Guinness advertising has a long tradition of involvement in rowing, not least because of Henley and Wingfields winner Rupert Guinness.
Beefeater Gin, advertised here in 1964.

When support by the Boat Race’s first sponsor, Ladbrokes, ended in 1980, Beefeater Gin took over. The chairman of the family firm was Alan Burrough, a triple rowing Blue at Cambridge in the late 1930s. He returned to competitive rowing after the 1939 – 1945 War despite having been wounded and losing his right leg below the knee when his tank was blown up near Tripoli in 1943. He was not expected to live, but three years later he was Captain of Thames and rowing in the Stewards’ Challenge Cup at Henley. From 1947 to 1949 he competed in a pair, rowing twice more at Henley and also in the European Championships. In later years, Burrough became the chief organiser of the Boat Race. His home at Henley looked on to the finishing line of the regatta course and he also bought Temple Island, at the start of the course, and gave it to the regatta.

Other gins were not going to be left out:

Gilbey’s, 1949. Sir Harcourt Gilbey Gold (‘Tarka’), former Boat Race and Henley winner and then Chairman of both the Henley Committee of Management and of the Amateur Rowing Association, was part of the Gilbey Gin distilling family.
Booth’s, 1964.
A drink needs a cigarette to go with it. This is from 1973 but, strangely, there was little or no tobacco advertising in the Boat Race programmes of the 1950s and 1960s, times when promoting such a product would have been perfectly acceptable.
Still smoking in 1980.

The BBC’s first radio commentary on the Boat Race was in 1927 and it attempted television coverage as early as 1938. The race was the sort of event that made people take the difficult decision to spend several month’s pay on a set.

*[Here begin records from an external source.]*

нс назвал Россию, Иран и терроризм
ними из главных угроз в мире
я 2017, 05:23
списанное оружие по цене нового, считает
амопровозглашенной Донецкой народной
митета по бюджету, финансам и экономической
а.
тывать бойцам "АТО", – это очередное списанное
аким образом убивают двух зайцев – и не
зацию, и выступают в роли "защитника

In 1956, the height of luxury would be to watch the Boat Race on a 17-inch, 405 line, black and white set.
The “Radio Times” listed not only radio schedules but also the television programmes on the one BBC TV channel that existed in 1956.
Pye of Cambridge – ‘makers of the world’s finest radio and television’.

Finally, the official Boat Race website has recently posted Saturday, 3 April 2021 (Easter Saturday) as the date of the next Oxford – Cambridge Boat Races, a day when the two universities will ‘renew the oldest rivalry in sport’ (with or without the aid of fish oil).